What you are asked to do ->
In the listing below, locate the lines that hold "used" and copy them.

Material supplied ->
◇ ◇ ◇ ◇
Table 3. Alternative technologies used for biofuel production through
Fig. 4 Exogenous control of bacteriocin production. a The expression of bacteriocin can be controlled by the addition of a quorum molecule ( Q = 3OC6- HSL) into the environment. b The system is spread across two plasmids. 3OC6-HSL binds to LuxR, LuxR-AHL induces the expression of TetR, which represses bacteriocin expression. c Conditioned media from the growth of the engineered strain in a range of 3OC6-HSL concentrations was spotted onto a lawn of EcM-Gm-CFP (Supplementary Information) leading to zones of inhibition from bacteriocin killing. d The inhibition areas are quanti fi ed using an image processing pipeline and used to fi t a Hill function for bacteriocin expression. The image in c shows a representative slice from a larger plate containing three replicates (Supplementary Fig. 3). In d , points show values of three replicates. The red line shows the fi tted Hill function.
◇ ◇ ◇ ◇
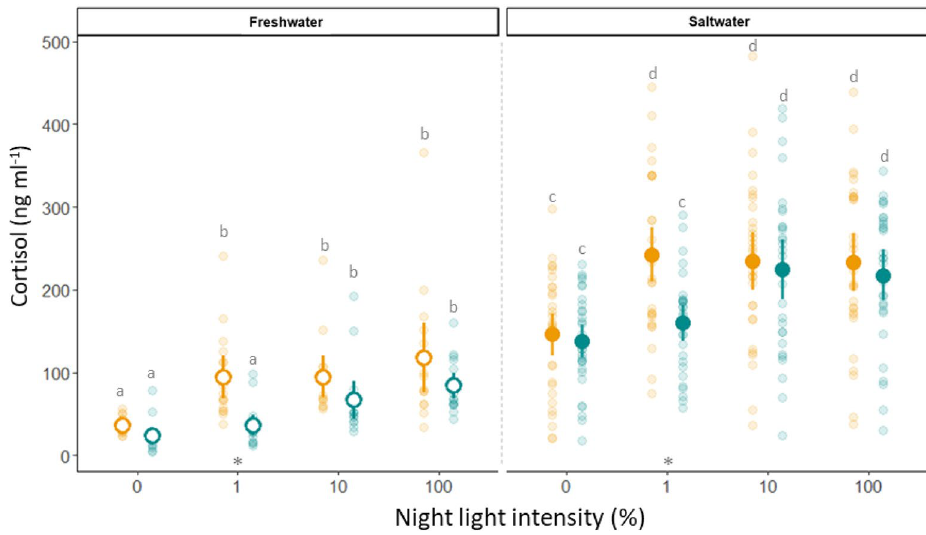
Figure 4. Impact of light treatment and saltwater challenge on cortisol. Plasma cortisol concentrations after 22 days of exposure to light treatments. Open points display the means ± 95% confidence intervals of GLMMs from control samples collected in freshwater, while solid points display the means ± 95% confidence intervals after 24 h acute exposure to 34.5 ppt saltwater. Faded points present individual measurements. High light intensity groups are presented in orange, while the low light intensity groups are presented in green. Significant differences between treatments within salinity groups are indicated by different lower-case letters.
◇ ◇ ◇ ◇
Output of the exercise ->
Table 3. Alternative technologies used for biofuel production through
Fig. 4 Exogenous control of bacteriocin production. a The expression of bacteriocin can be controlled by the addition of a quorum molecule ( Q = 3OC6- HSL) into the environment. b The system is spread across two plasmids. 3OC6-HSL binds to LuxR, LuxR-AHL induces the expression of TetR, which represses bacteriocin expression. c Conditioned media from the growth of the engineered strain in a range of 3OC6-HSL concentrations was spotted onto a lawn of EcM-Gm-CFP (Supplementary Information) leading to zones of inhibition from bacteriocin killing. d The inhibition areas are quanti fi ed using an image processing pipeline and used to fi t a Hill function for bacteriocin expression. The image in c shows a representative slice from a larger plate containing three replicates (Supplementary Fig. 3). In d , points show values of three replicates. The red line shows the fi tted Hill function.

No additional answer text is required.